■ **Problem set**
a. In the post about music in memory care, which hymn does the writer call their very favorite?
b. Continue the blog post about music in memory care from its last sentence.

■ **Text excerpt**

Sunday, July 12, 2020

Music is the Universal Language

Susie Q. Is our go-to karaoke, Sing- along -background music, go-to lady. This collection of songs on this video is the one that is mostly used by us in the Memory Care Unit at work. Whether we are doing an art class, exercise, ballon ROM, or as mentioned a good old sing-along. As I have mentioned in past posts Music is amazing for all of us, but more so for people affected by Alzheimer's or Dementia. I wanted to share this link with you, it will also be your go-to lifesaver. No, we don't only use her for music therapy, right now that we don't have our in-person music therapist because of COVID19, Susie has become our very own Music Therapist.

We also play a lot of movie songs, the Packrat is, of course, a favorite of all, we have a large selection of choices that are part of our program. We also have an activity called "jam sessions", which includes drums, shakers, tambourines accompanied by a lot of enthusiasm and lots of laughs. This may sound corny, but Music speaks to the heart, wakes up emotions, and it has the ability to turn a frown upside down.
If you are stuck at home, which I'm sure you are. Find this jewel and play it, include it in your daily routine, are you doing gardening, an art project, maybe your loved one is just folding clothes. Adding music to any of these activities makes it more enjoyable for our Alzheimer's or Dementia loved ones. It gives them a sense of peace, they can connect better, it helps to complete or engage in the activity at hand. A lot of our patients loved hymns, it brings them a unique sense of peace. I remember this lady that used to attend our day program, one of the things that would calm her anxiety was just that hymns.
Think about it, what is the general feeling when you attend church services, you are at peace, it's the meditation of the soul,  it's connecting with God for many people it gives them a sense of belonging. My favorite hymn? I have a few, Amazing Grace, Swing Low Sweet Chariot is my very favorite, I have asked my daughter to please play this song for me when I'm older. and make it part of my day of the dead celebration.

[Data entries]
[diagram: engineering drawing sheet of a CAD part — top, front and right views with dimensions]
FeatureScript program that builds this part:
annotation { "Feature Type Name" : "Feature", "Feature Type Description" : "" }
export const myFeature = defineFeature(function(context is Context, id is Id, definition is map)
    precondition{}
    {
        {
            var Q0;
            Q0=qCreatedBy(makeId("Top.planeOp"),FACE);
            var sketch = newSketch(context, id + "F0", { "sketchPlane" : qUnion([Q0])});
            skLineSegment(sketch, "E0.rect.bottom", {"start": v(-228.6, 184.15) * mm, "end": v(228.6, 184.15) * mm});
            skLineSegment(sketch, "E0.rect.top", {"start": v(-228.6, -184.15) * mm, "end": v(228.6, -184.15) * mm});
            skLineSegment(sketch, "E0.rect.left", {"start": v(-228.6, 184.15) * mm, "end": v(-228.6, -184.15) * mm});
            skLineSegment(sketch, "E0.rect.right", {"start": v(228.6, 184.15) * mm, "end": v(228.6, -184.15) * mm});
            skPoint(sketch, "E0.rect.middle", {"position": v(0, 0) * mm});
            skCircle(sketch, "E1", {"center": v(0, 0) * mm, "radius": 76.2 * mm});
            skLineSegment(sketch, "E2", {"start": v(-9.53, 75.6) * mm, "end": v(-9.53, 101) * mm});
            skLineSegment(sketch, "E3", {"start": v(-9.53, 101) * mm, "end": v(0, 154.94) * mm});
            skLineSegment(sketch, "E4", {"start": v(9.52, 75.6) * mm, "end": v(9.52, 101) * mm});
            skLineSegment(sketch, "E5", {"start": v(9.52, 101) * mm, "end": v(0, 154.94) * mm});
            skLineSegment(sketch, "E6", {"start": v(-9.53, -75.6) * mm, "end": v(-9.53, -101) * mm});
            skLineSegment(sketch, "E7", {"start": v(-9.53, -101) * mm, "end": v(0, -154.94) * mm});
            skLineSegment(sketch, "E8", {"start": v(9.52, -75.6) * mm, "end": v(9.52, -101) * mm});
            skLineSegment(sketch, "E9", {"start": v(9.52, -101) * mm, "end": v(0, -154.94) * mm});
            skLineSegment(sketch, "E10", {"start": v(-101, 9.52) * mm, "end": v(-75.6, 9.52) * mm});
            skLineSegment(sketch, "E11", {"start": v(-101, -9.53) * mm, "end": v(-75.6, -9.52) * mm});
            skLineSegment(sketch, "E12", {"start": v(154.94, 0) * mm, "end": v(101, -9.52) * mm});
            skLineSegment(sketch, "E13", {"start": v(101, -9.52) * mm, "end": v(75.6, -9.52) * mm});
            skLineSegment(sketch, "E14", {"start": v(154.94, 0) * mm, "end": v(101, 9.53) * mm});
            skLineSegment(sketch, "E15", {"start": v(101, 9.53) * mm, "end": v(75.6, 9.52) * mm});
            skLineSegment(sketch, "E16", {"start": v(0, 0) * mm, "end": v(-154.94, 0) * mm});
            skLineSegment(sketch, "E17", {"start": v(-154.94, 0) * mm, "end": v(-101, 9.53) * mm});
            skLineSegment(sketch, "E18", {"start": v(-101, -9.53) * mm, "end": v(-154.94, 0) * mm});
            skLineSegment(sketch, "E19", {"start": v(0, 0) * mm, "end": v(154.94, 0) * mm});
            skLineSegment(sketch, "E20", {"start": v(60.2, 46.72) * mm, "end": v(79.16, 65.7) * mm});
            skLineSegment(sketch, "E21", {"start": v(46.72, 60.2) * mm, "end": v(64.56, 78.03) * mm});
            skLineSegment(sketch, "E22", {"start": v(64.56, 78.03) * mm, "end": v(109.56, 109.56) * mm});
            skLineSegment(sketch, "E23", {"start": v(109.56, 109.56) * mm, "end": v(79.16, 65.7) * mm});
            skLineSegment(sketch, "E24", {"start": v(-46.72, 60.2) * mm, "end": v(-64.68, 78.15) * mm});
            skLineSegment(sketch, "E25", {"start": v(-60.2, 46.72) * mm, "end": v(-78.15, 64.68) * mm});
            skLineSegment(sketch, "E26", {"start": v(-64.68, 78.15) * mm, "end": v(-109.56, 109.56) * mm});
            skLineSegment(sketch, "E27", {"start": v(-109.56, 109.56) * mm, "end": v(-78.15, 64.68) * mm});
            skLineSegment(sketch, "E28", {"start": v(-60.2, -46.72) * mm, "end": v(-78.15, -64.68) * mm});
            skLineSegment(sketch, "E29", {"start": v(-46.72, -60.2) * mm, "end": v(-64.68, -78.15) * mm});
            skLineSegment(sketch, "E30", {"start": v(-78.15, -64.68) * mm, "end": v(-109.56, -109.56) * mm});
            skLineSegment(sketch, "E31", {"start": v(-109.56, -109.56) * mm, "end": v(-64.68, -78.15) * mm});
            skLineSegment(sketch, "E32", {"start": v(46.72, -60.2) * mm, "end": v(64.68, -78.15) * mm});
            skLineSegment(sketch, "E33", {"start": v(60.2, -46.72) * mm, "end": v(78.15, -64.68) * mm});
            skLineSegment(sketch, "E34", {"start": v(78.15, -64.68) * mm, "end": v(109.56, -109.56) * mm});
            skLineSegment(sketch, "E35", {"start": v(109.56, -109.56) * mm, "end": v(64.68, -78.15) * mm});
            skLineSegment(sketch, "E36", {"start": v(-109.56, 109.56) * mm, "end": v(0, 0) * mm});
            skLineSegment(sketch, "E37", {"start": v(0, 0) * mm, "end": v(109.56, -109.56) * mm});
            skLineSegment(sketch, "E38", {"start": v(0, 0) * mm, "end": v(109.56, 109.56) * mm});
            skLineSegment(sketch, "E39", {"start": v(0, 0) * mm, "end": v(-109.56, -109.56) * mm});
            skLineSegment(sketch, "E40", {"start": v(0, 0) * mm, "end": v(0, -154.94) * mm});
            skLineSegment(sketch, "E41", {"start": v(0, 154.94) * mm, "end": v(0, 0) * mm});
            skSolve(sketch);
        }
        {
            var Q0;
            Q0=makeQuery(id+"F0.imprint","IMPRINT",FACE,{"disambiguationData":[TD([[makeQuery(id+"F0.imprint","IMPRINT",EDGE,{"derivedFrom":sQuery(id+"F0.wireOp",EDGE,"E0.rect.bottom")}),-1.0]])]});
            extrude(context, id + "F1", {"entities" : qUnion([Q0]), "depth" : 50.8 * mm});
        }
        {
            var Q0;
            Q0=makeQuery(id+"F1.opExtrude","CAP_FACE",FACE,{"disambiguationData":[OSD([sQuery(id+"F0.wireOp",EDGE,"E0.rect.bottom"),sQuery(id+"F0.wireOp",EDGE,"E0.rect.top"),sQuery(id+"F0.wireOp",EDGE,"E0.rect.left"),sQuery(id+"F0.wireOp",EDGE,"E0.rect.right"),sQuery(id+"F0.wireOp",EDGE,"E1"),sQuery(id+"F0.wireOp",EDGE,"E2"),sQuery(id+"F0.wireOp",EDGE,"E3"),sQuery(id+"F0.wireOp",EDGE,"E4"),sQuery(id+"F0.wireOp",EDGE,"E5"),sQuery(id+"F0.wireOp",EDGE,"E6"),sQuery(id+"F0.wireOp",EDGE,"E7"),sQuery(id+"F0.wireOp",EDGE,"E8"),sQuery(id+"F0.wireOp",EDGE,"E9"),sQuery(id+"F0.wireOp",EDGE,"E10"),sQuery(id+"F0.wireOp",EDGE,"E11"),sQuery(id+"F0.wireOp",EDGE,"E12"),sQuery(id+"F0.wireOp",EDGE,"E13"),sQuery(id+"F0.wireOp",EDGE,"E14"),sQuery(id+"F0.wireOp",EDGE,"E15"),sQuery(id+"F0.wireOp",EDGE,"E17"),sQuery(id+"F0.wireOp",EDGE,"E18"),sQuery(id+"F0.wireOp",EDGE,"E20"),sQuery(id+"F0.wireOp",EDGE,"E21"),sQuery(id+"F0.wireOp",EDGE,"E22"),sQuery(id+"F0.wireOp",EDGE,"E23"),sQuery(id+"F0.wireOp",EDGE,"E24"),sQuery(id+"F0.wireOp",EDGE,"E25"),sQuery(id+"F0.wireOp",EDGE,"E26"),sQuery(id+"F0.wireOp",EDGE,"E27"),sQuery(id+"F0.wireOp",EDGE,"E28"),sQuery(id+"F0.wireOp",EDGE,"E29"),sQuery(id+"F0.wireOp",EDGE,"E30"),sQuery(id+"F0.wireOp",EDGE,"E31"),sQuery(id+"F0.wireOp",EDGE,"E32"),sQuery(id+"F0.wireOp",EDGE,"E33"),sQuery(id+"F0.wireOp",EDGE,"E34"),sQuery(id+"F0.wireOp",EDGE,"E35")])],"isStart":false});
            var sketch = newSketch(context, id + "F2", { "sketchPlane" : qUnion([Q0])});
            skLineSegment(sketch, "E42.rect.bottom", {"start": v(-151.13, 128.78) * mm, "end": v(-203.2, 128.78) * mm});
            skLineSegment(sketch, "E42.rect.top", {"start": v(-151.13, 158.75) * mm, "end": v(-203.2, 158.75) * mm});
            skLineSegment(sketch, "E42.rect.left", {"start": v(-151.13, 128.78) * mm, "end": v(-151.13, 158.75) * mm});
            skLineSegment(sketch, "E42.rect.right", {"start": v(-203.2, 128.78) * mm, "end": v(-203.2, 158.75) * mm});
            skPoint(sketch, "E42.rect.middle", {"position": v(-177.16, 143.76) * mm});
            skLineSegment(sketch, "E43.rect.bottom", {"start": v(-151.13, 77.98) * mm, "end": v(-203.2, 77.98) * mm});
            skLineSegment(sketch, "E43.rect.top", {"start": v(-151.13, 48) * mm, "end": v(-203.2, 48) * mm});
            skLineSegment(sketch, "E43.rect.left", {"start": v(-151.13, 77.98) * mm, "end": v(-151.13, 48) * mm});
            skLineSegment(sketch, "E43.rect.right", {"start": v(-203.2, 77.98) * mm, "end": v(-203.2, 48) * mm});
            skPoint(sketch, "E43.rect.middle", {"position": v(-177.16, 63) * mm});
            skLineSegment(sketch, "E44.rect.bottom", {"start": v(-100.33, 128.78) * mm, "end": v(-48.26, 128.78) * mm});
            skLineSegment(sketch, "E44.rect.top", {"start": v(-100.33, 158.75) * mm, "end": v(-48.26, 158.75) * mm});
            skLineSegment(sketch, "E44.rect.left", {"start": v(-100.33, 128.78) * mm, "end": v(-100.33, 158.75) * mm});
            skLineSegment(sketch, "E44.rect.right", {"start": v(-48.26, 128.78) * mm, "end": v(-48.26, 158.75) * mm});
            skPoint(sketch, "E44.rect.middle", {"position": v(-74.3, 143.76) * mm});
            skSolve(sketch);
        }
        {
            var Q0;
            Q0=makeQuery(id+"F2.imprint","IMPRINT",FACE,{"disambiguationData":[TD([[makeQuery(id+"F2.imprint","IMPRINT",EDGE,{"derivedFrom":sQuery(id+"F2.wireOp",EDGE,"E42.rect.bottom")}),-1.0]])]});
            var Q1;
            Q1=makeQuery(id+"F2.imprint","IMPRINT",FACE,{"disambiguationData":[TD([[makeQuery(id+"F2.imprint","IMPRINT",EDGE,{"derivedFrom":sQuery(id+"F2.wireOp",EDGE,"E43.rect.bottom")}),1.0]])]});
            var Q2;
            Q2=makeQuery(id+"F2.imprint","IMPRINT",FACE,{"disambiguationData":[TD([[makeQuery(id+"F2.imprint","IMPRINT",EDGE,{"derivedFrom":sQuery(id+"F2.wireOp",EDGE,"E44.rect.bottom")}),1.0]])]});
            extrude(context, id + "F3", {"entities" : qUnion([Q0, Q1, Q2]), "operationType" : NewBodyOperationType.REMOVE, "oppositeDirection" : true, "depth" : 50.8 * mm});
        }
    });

■ **Numbered answers**
a. Swing Low Sweet Chariot

b.
Changing gears here, just make sure that when you are serving a meal the music is off or your playlist for mealtime should include calming sounds, maybe smooth jazz, classical piano, you get the idea. Always turn the television off at mealtime. Part of our routine in the Day program was at 2:30 p.m. every day we would have zen, quiet, meditation time. After a full day of activities, we needed to re-set in order to prevent any mega meltdowns or high anxiety behaviors. We would all sit down, I would proceed to put some lavender oil on the palms of their hands, ask them to rub their hands together, and breathe in the scent. Followed by guided deep breathing exercises, the lights would be turned off and zen music would be playing in the background. The environment was so relaxing that some of them would actually take a cat nap. Taking the time to do this, would promote an event-free afternoon, no meltdowns, no sundowning, it would make for a smooth transition to the next activity. What I'm trying to communicate to you is that music can be utilized for many situations, depending on the outcome that you want to have. always be mindful of your selection.

We are on this bumpy road together, you are not alone!
Be Prepared, Be Informed, Be Empowered.
I send you lots of virtual good vibes.